At the Giant’s Causeway it was a scorching day – the kind of day that’s so hot you wouldn’t get out of your seat unless you knew there was a cold drink within a few paces.  On the way back up we headed for the bus stop but Johnny decided that he and Billy would enjoy the walk back up to the top of the cliffs.  Hagi and I exchanged nervous glances as we sweated in the heat but had to toddle after them.  The two bold yins then started arguing about who was the fitter – and then decided (both in their 70s) to have a race to the top!

Some years later – to celebrate the anniversary of the formation of the Limavady supporters club (not the opening of the social club) – Manfromdelmonte and I took Johnny over, sadly this time Billy was too unwell to join us.  Again, Johnny proved to be a star turn – on the Saturday afternoon we went up to Londonderry as he had fallen in love with the place.  There had been an Apprentice Boys parade earlier that day and there was a function on in the Memorial Hall.  Johnny was invited to take to the stage; unscripted he held that audience in the palm of his hand, sharing jokes, telling stories and performing a few songs from his childhood in South Africa.
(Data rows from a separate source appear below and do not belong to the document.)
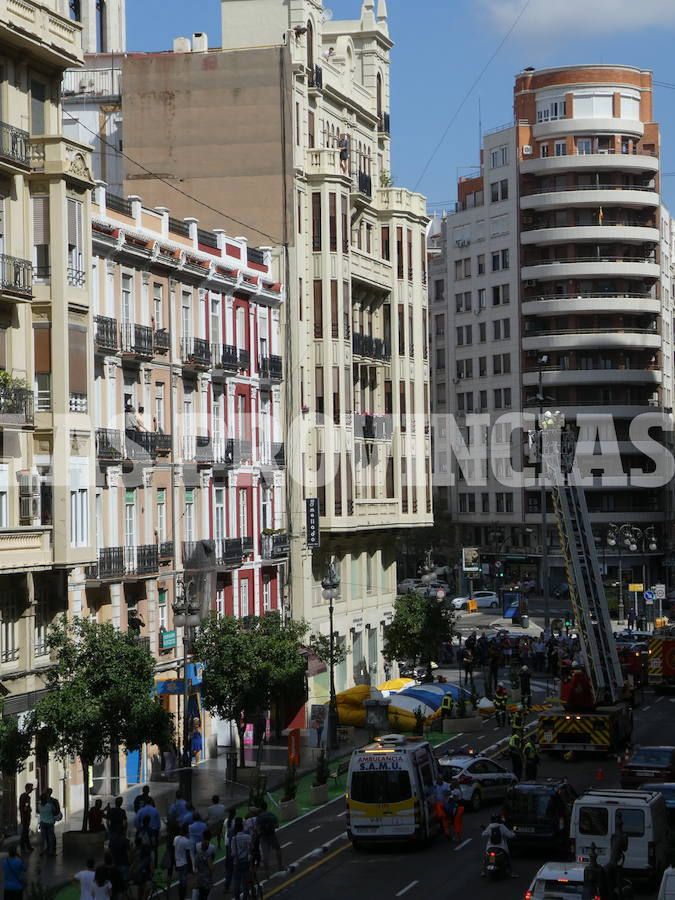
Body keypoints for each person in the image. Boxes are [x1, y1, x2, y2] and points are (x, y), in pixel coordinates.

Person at [256, 801, 283, 879]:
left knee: (265, 856)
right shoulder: (271, 815)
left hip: (263, 837)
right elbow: (277, 825)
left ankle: (267, 873)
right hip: (272, 835)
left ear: (261, 808)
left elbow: (258, 830)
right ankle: (280, 866)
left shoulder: (259, 818)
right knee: (278, 849)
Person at [231, 816, 253, 900]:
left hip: (237, 862)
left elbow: (232, 853)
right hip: (245, 861)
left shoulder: (233, 839)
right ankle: (245, 897)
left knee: (237, 882)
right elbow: (251, 848)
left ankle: (237, 898)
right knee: (245, 882)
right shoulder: (247, 837)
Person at [129, 833, 154, 900]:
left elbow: (131, 861)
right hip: (144, 872)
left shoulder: (134, 851)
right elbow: (150, 861)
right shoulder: (144, 850)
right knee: (148, 887)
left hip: (137, 873)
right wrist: (152, 872)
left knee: (140, 887)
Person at [193, 833, 216, 900]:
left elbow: (195, 866)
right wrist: (214, 866)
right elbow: (211, 867)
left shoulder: (197, 856)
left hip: (200, 878)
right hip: (207, 878)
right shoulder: (208, 856)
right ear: (207, 847)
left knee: (201, 894)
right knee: (205, 895)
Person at [173, 823, 193, 900]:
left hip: (177, 863)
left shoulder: (176, 838)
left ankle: (181, 896)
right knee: (184, 882)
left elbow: (174, 850)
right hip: (184, 863)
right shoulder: (186, 841)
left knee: (181, 881)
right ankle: (182, 897)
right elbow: (189, 854)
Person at [38, 790, 57, 856]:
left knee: (43, 838)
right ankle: (51, 851)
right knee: (50, 838)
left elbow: (39, 812)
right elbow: (54, 811)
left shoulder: (39, 806)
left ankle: (41, 851)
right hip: (50, 823)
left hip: (42, 823)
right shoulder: (50, 805)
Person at [224, 807, 237, 893]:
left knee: (229, 868)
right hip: (234, 843)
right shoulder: (235, 822)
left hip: (227, 843)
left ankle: (226, 886)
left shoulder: (226, 821)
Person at [18, 784, 33, 854]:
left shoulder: (22, 796)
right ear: (28, 788)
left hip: (24, 817)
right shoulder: (26, 797)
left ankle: (28, 846)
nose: (32, 789)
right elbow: (25, 807)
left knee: (26, 832)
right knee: (24, 832)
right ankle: (23, 846)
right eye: (31, 788)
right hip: (26, 817)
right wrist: (28, 809)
He had them rolling in the aisles.



Johnny’s 80th birthday party was to be a hoot.   The only function area we could hire in Ibrox that Saturday was the Davie Cooper Suite, which is fairly small.  Anyway, it sold out quick – so quick we dispensed with a small dance floor in order to get more tables in.

Because the capacity was low we’d told Johnny he had a table for friends and family and could he supply us with a list of names nearer the time for place-cards.  Something was lost in translation – as rather than the ten intended, Johnny gave us a list of 37 people he had invited!  It was going to be a tight squeeze.  His friends, family and those who had helped him with his work in promoting sports in Prestwick (for which he was granted an MBE) had no idea how the staff worked to make the night a success – in the end we were all packed in like sardines at trestle tables drawn up like school dinners!

A highlight of the night was a display organised by the Rangers Supporters Erskine Appeal – a cause dear to Johnny’s heart – of cards and drawings of Johnny sent over from South Africa by the pupils at his old primary school.  Talk to anyone there that evening and I guarantee they will have a smile on their faces: it was a wonderful night.

They say you should never meet your heroes as they’ll disappoint.  Well, they got that one wrong with regards to Johnny Hubbard – funny, polite, helpful, down to earth, and a true gentleman.

I once cheekily asked Johnny what went wrong with the three penalties he missed: quick as a flash he answered – “I didn’t miss any – the keeper saved those!”

Once, long ago, tens of thousands sang his praises and cheered his skill.  Now, alone in the majesty of death, he receives, from friends and old foes alike, that most beautiful of tributes – he was a gentleman.